Tehran calls for demonstrations against a plan to unify the Arab Gulf states, "a dangerous plot" instigated by "the American-Zionist-Britain evil triangle". Bahrain and the Gulf Cooperation Council slam Iran for interfering in their domestic affairs.

Tehran (AsiaNews/Agencies) - The Islamic Propagation Coordination Council (IPCC) organised state-backed demonstrations today in Iran "to protest against the American plan to annex Bahrain to Saudi Arabia and express their anger against the lackey regimes of Al-Khalifa and Al-Saud."

The demonstrations targeted a plan by the Gulf Cooperation Council (GCC), which includes Saudi Arabia, Bahrain, Qatar, Oman, United Arab Emirates and Kuwait, to turn itself into a European Union-styled organisation. On Monday, GCC leaders agreed to a first step. Next December, a transitional deal should be signed that would see Saudi Arabia and Bahrain form a union.

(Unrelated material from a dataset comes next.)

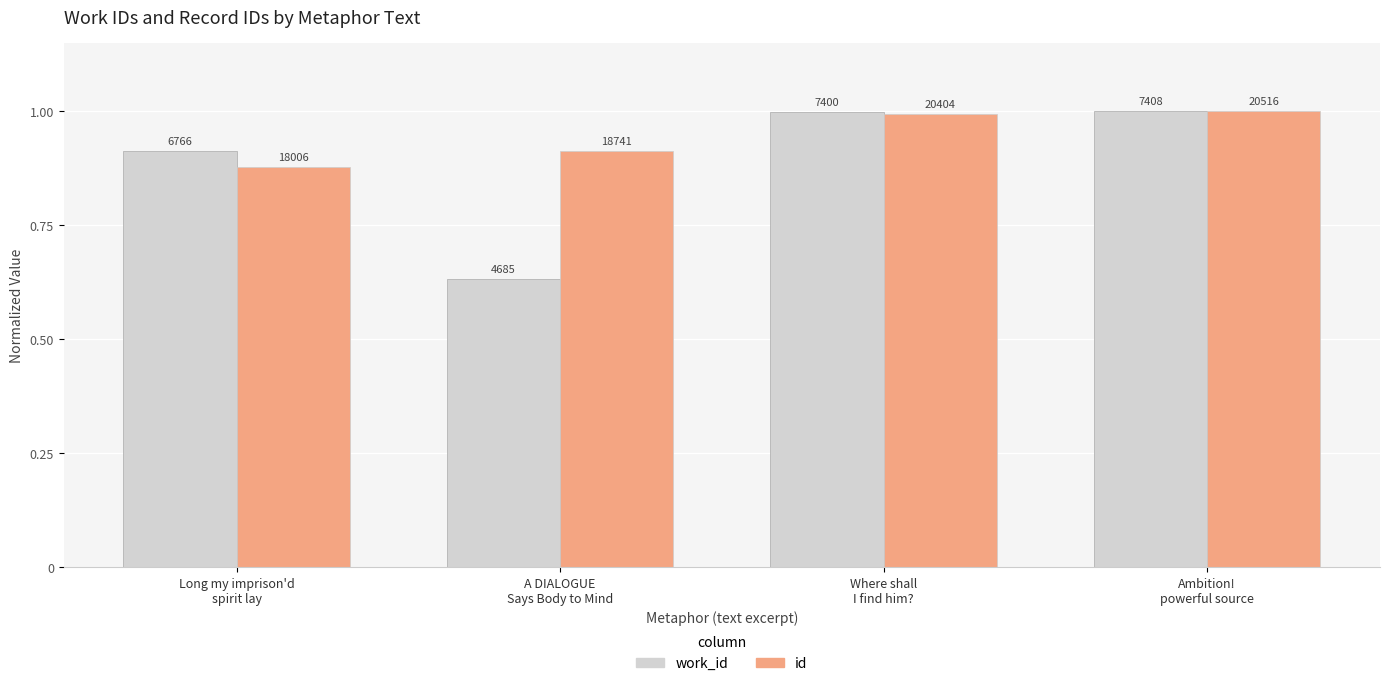

What is the average value of the id series?

0.9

Bahrain is governed by a Sunni monarchy even though most of the population is Shia. For more than a year, the archipelago has been rocked by protests and demonstrations that were met with repressive measures, in some occasions backed by Saudi security forces.

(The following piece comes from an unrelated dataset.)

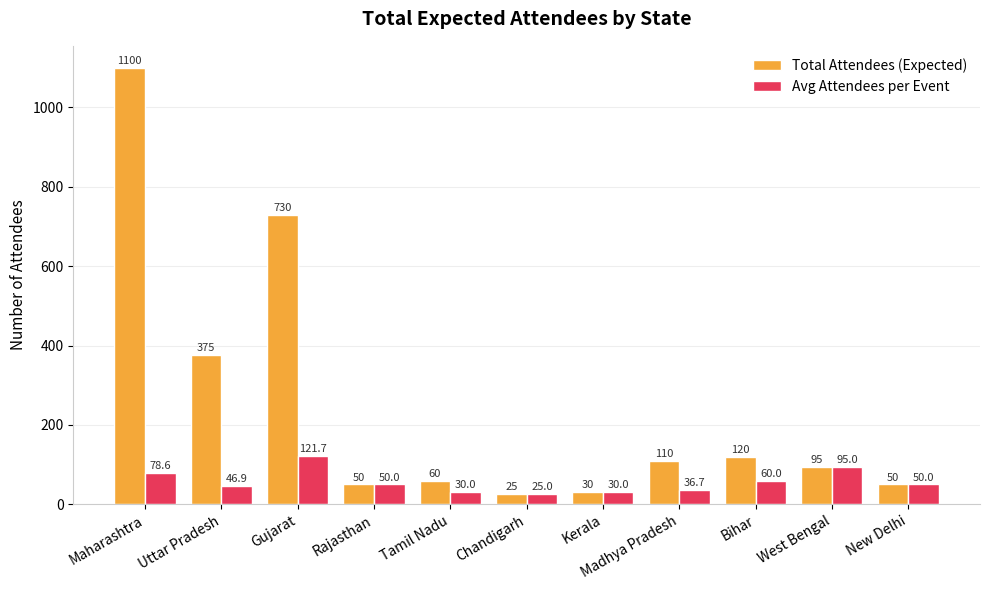

What is the spread (max minus min) of values at Gujarat?

608.3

For the IPCC, the union plan is a "dangerous plot" instigated by "the American-Zionist-Britain evil triangle to prevent popular uprisings spreading into other countries of the region and to control the internal crisis in Bahrain which has been caused by the inability of the Al-Khalifa regime to control the situation".

"Al-Saud and Al-Khalifa should be aware that with this kind of plot they will not stop the popular movement in Bahrain and the movement of Islamic awakening in the region," the Council added.

"Any kind of foreign intervention or non-normative plans without respecting people's vote will only deepen the already existing wounds," Iranian Foreign Ministry spokesman Ramin Mehmanparast said.

For their part, Bahrain and the GCC condemned Iran for making "provocative" comments, which show Tehran's "hostile" and "bad intentions" whilst causing "anxiety and tension across the region."

Bahrain's main opposition group, al-Wefaq, slammed the proposal. In a statement, the group said that no country has the right to undermine Bahrain's sovereignty and independence.

Al-Wefaq leader Sheikh Ali Salman called instead for a referendum on the issue in all the six Arab Gulf countries.